## TASK OBJECTIVE
Reproduce every line of the listing below verbatim.

## Items drawn from a data source
———
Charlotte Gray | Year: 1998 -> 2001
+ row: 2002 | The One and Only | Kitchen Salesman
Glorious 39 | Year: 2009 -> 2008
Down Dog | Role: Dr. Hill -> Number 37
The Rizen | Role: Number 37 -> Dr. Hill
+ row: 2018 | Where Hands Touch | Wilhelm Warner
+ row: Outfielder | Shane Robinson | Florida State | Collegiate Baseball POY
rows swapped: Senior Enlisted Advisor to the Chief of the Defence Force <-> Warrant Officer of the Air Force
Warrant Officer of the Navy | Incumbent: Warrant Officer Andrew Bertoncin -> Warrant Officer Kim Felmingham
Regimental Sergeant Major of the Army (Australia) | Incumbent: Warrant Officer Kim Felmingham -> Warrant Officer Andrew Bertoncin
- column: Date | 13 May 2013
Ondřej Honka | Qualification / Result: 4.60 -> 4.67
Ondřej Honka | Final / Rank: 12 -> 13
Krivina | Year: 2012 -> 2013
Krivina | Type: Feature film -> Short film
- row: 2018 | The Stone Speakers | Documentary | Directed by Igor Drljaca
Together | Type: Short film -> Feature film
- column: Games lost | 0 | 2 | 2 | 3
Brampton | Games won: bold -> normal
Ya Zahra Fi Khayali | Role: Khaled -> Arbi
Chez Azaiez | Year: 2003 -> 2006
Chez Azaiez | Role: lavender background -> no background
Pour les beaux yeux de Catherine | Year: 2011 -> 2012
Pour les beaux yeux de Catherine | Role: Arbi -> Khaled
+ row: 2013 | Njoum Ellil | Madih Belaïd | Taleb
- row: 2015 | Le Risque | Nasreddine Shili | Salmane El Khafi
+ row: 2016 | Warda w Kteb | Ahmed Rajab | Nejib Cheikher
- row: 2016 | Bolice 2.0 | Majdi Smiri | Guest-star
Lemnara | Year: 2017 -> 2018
———
## TASK OUTPUT
Charlotte Gray | Year: 1998 -> 2001
+ row: 2002 | The One and Only | Kitchen Salesman
Glorious 39 | Year: 2009 -> 2008
Down Dog | Role: Dr. Hill -> Number 37
The Rizen | Role: Number 37 -> Dr. Hill
+ row: 2018 | Where Hands Touch | Wilhelm Warner
+ row: Outfielder | Shane Robinson | Florida State | Collegiate Baseball POY
rows swapped: Senior Enlisted Advisor to the Chief of the Defence Force <-> Warrant Officer of the Air Force
Warrant Officer of the Navy | Incumbent: Warrant Officer Andrew Bertoncin -> Warrant Officer Kim Felmingham
Regimental Sergeant Major of the Army (Australia) | Incumbent: Warrant Officer Kim Felmingham -> Warrant Officer Andrew Bertoncin
- column: Date | 13 May 2013
Ondřej Honka | Qualification / Result: 4.60 -> 4.67
Ondřej Honka | Final / Rank: 12 -> 13
Krivina | Year: 2012 -> 2013
Krivina | Type: Feature film -> Short film
- row: 2018 | The Stone Speakers | Documentary | Directed by Igor Drljaca
Together | Type: Short film -> Feature film
- column: Games lost | 0 | 2 | 2 | 3
Brampton | Games won: bold -> normal
Ya Zahra Fi Khayali | Role: Khaled -> Arbi
Chez Azaiez | Year: 2003 -> 2006
Chez Azaiez | Role: lavender background -> no background
Pour les beaux yeux de Catherine | Year: 2011 -> 2012
Pour les beaux yeux de Catherine | Role: Arbi -> Khaled
+ row: 2013 | Njoum Ellil | Madih Belaïd | Taleb
- row: 2015 | Le Risque | Nasreddine Shili | Salmane El Khafi
+ row: 2016 | Warda w Kteb | Ahmed Rajab | Nejib Cheikher
- row: 2016 | Bolice 2.0 | Majdi Smiri | Guest-star
Lemnara | Year: 2017 -> 2018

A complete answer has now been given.